--- Data to examine ---
· · · ·
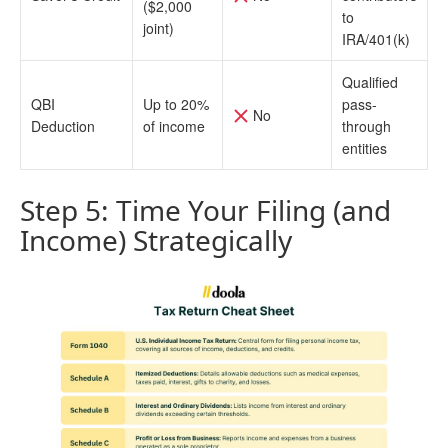
($2,000
to
joint)
IRA/401(k)
Qualified
QBI
Up to 20%
pass-
No
Deduction
of income
through
entities
Step 5: Time Your Filing (and
Income) Strategically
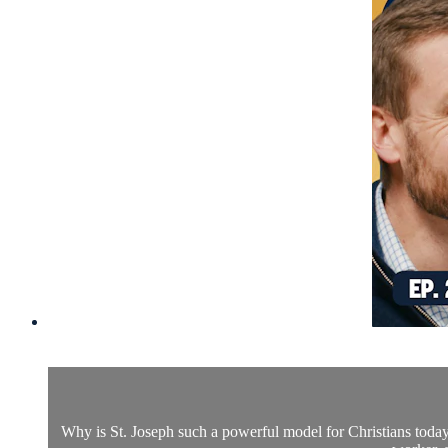
Why is St. Joseph such a powerful model for Christians today?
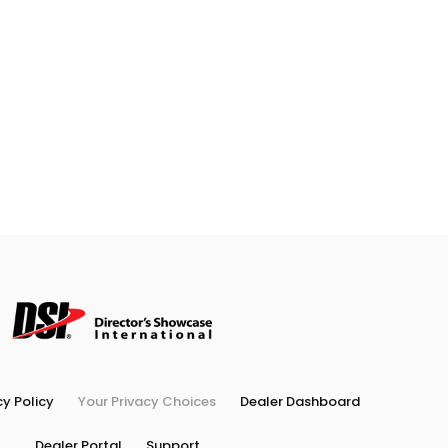
cy Policy
Your Privacy Choices
Dealer Dashboard
Dealer Portal
Support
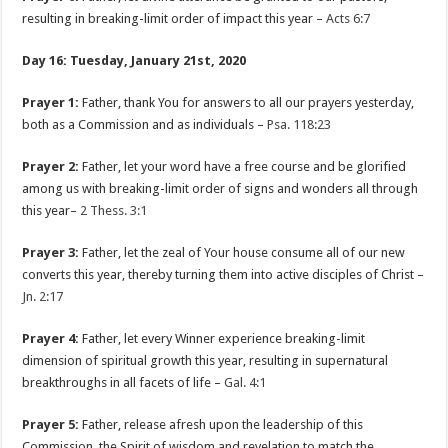
resulting in breaking-limit order of impact this year –
Acts 6:7
Day 16: Tuesday, January 21st, 2020
Prayer 1:
Father, thank You for answers to all our prayers yesterday,
both as a Commission and as individuals –
Psa. 118:23
Prayer 2:
Father, let your word have a free course and be glorified
among us with breaking-limit order of signs and wonders all through
this year–
2 Thess. 3:1
Prayer 3:
Father, let the zeal of Your house consume all of our new
converts this year, thereby turning them into active disciples of Christ –
Jn. 2:17
Prayer 4:
Father, let every Winner experience breaking-limit
dimension of spiritual growth this year, resulting in supernatural
breakthroughs in all facets of life –
Gal. 4:1
Prayer 5:
Father, release afresh upon the leadership of this
Commission, the Spirit of wisdom and revelation to match the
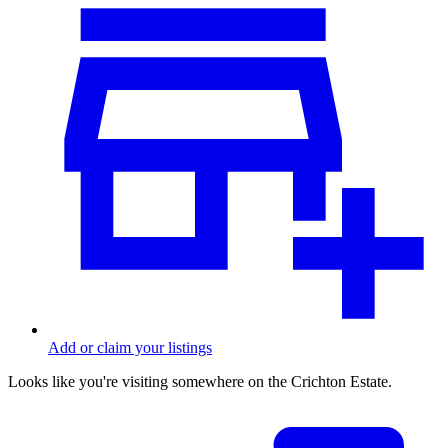
Add or claim your listings
Looks like you're visiting somewhere on the Crichton Estate.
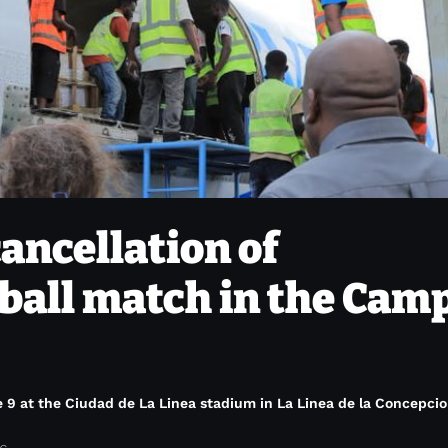
cancellation of
tball match in the Cam
9 at the Ciudad de La Linea stadium in La Linea de la Concepcio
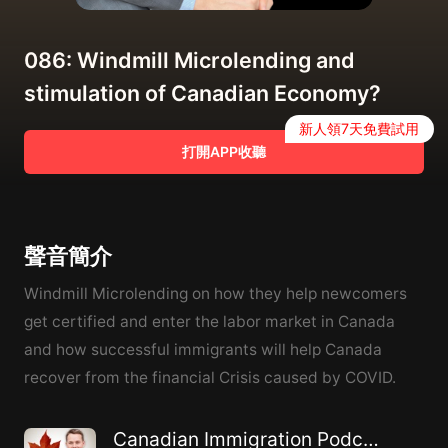
086: Windmill Microlending and
stimulation of Canadian Economy?
新人領7天免費試用
打開APP收聽
聲音簡介
Windmill Microlending on how they help newcomers
get certified and enter the labor market in Canada
and how successful immigrants will help Canada
recover from the financial Crisis caused by COVID.
Canadian Immigration Podcast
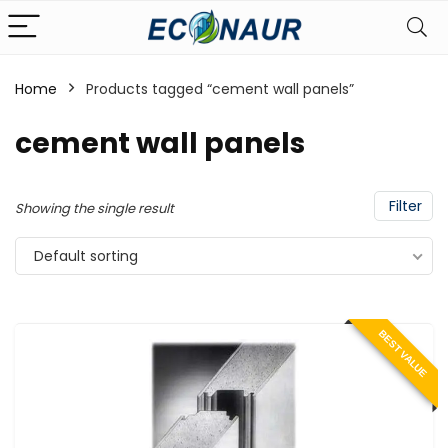
Home
Products tagged “cement wall panels”
cement wall panels
Filter
Showing the single result
Default sorting
BEST VALUE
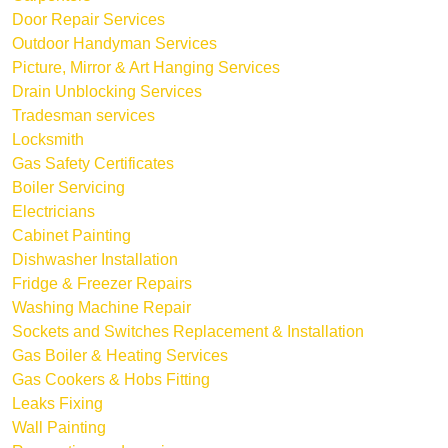
Door Repair Services
Outdoor Handyman Services
Picture, Mirror & Art Hanging Services
Drain Unblocking Services
Tradesman services
Locksmith
Gas Safety Certificates
Boiler Servicing
Electricians
Cabinet Painting
Dishwasher Installation
Fridge & Freezer Repairs
Washing Machine Repair
Sockets and Switches Replacement & Installation
Gas Boiler & Heating Services
Gas Cookers & Hobs Fitting
Leaks Fixing
Wall Painting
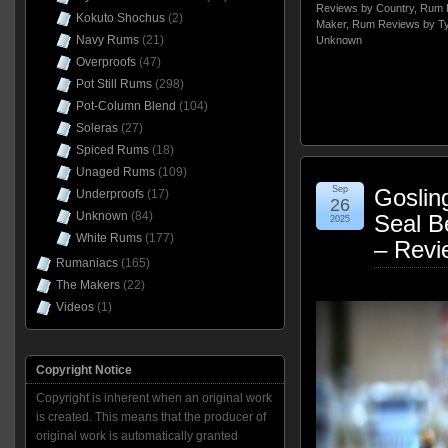
Reviews by Country
,
Rum 
Kokuto Shochus
(2)
Maker
,
Rum Reviews by T
Navy Rums
(21)
Unknown
Overproofs
(47)
Pot Still Rums
(298)
Pot-Column Blend
(104)
Soleras
(27)
Spiced Rums
(18)
Unaged Rums
(109)
Sep
Goslin
Underproofs
(17)
26
Unknown
(84)
Seal B
2025
White Rums
(177)
– Revi
Rumaniacs
(165)
The Makers
(22)
Videos
(1)
Copyright Notice
Copyright is inherent when an original work
is created. This means that the producer of
original work is automatically granted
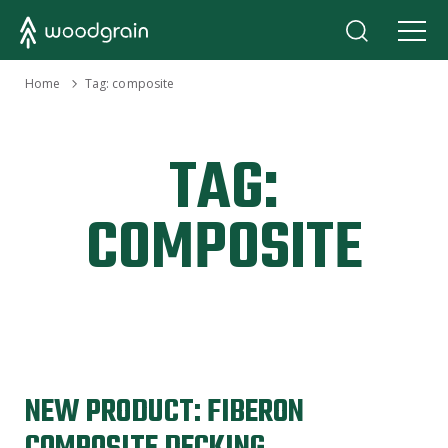
›
Home
Tag:
composite
TAG:
COMPOSITE
NEW PRODUCT: FIBERON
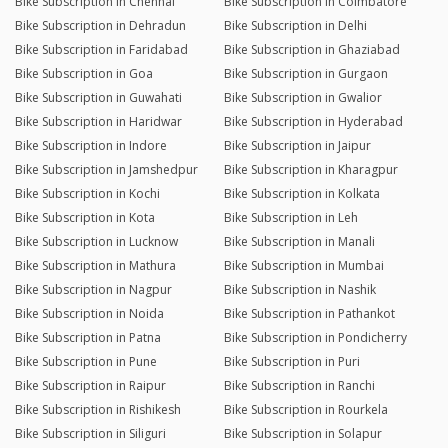
Bike Subscription in Chennai
Bike Subscription in Coimbatore
Bike Subscription in Dehradun
Bike Subscription in Delhi
Bike Subscription in Faridabad
Bike Subscription in Ghaziabad
Bike Subscription in Goa
Bike Subscription in Gurgaon
Bike Subscription in Guwahati
Bike Subscription in Gwalior
Bike Subscription in Haridwar
Bike Subscription in Hyderabad
Bike Subscription in Indore
Bike Subscription in Jaipur
Bike Subscription in Jamshedpur
Bike Subscription in Kharagpur
Bike Subscription in Kochi
Bike Subscription in Kolkata
Bike Subscription in Kota
Bike Subscription in Leh
Bike Subscription in Lucknow
Bike Subscription in Manali
Bike Subscription in Mathura
Bike Subscription in Mumbai
Bike Subscription in Nagpur
Bike Subscription in Nashik
Bike Subscription in Noida
Bike Subscription in Pathankot
Bike Subscription in Patna
Bike Subscription in Pondicherry
Bike Subscription in Pune
Bike Subscription in Puri
Bike Subscription in Raipur
Bike Subscription in Ranchi
Bike Subscription in Rishikesh
Bike Subscription in Rourkela
Bike Subscription in Siliguri
Bike Subscription in Solapur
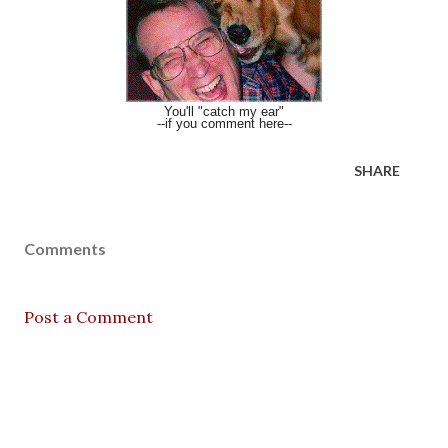
You'll "catch my ear"
--if you comment here--
SHARE
Comments
Post a Comment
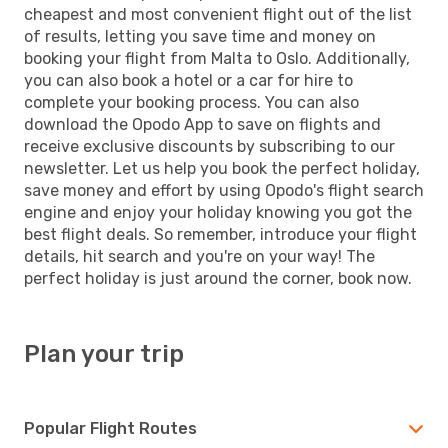
cheapest and most convenient flight out of the list
of results, letting you save time and money on
booking your flight from Malta to Oslo. Additionally,
you can also book a hotel or a car for hire to
complete your booking process. You can also
download the Opodo App to save on flights and
receive exclusive discounts by subscribing to our
newsletter. Let us help you book the perfect holiday,
save money and effort by using Opodo's flight search
engine and enjoy your holiday knowing you got the
best flight deals. So remember, introduce your flight
details, hit search and you're on your way! The
perfect holiday is just around the corner, book now.
Plan your trip
Popular Flight Routes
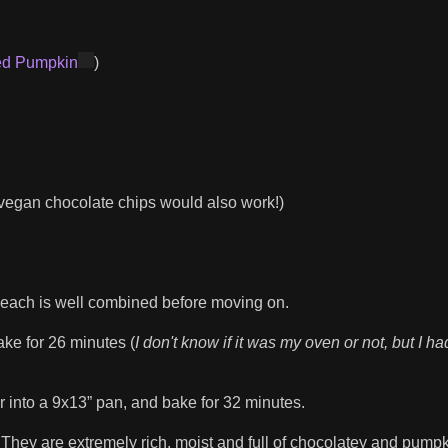
ed Pumpkin
)
vegan chocolate chips would also work!)
re each is well combined before moving on.
ake for 26 minutes (
I don't know if it was my oven or not, but I ha
r into a 9x13” pan, and bake for 32 minutes.
hey are extremely rich, moist and full of chocolatey and pump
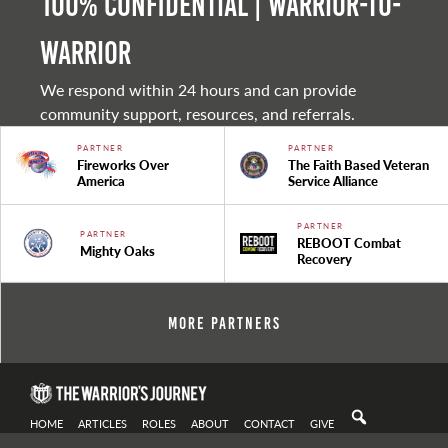
100% Confidential | Warrior-to-
warrior
We respond within 24 hours and can provide
community support, resources, and referrals.
PARTNER
PARTNER
Fireworks Over
The Faith Based Veteran
America
Service Alliance
PARTNER
PARTNER
REBOOT Combat
Mighty Oaks
Recovery
More Partners
HOME
ARTICLES
ROLES
ABOUT
CONTACT
GIVE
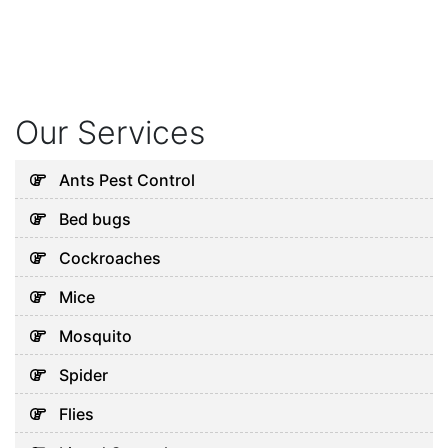
Our Services
Ants Pest Control
Bed bugs
Cockroaches
Mice
Mosquito
Spider
Flies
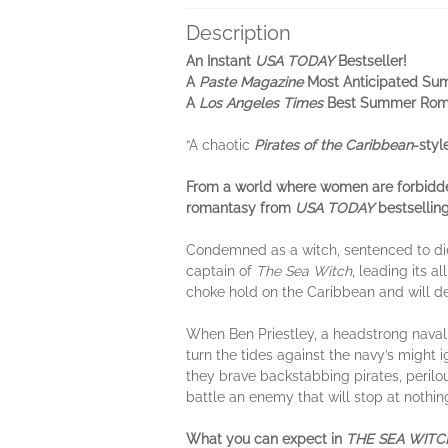
Description
An Instant
USA TODAY
Bestseller!
A
Paste Magazine
Most Anticipated S
A
Los Angeles Times
Best Summer Rom
“A chaotic
Pirates of the Caribbean
-styl
From a world where women are forbidde
romantasy from
USA TODAY
bestsellin
Condemned as a witch, sentenced to die
captain of
The Sea Witch
, leading its a
choke hold on the Caribbean and will de
When Ben Priestley, a headstrong naval 
turn the tides against the navy’s might 
they brave backstabbing pirates, perilou
battle an enemy that will stop at nothin
What you can expect in
THE SEA WITC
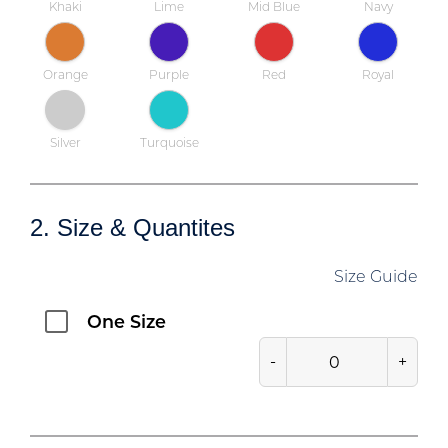
Khaki
Lime
Mid Blue
Navy
Orange
Purple
Red
Royal
Silver
Turquoise
2. Size & Quantites
Size Guide
One Size
-
+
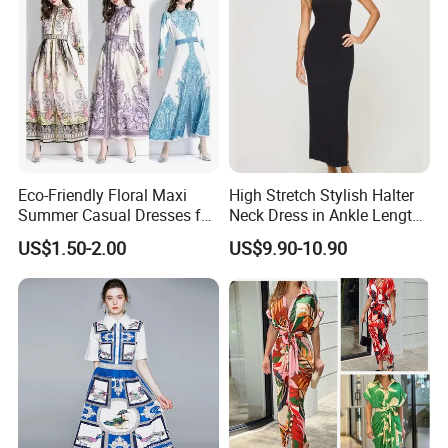
Eco-Friendly Floral Maxi
High Stretch Stylish Halter
Summer Casual Dresses for
Neck Dress in Ankle Length
Women, Chiffon Comfort
Viscose Blend
US$1.50-2.00
US$9.90-10.90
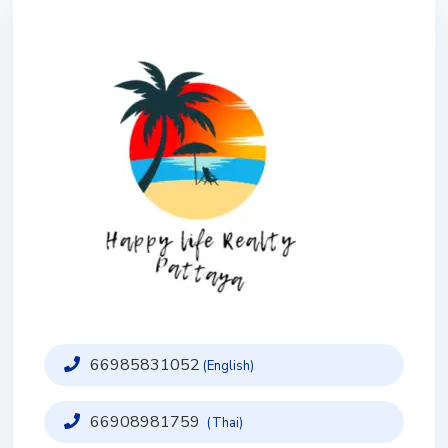
66985831052
(English)
66908981759
(Thai)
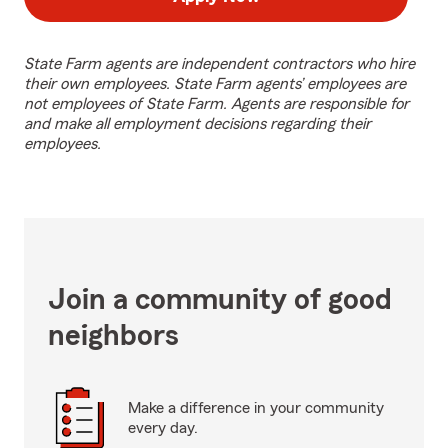
State Farm agents are independent contractors who hire
their own employees. State Farm agents’ employees are
not employees of State Farm. Agents are responsible for
and make all employment decisions regarding their
employees.
Join a community of good
neighbors
Make a difference in your community
every day.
· · · ·
--- Exercise prompt ---
Reproduce everything in the material from the line containing "Add or claim your listings" down to the line containing "9 at the Ciudad", both included, leaving out any pictures.

--- Task solution ---
Add or claim your listings
Looks like you're visiting somewhere on the Crichton Estate.
cancellation of
tball match in the Cam
9 at the Ciudad de La Linea stadium in La Linea de la Concepcio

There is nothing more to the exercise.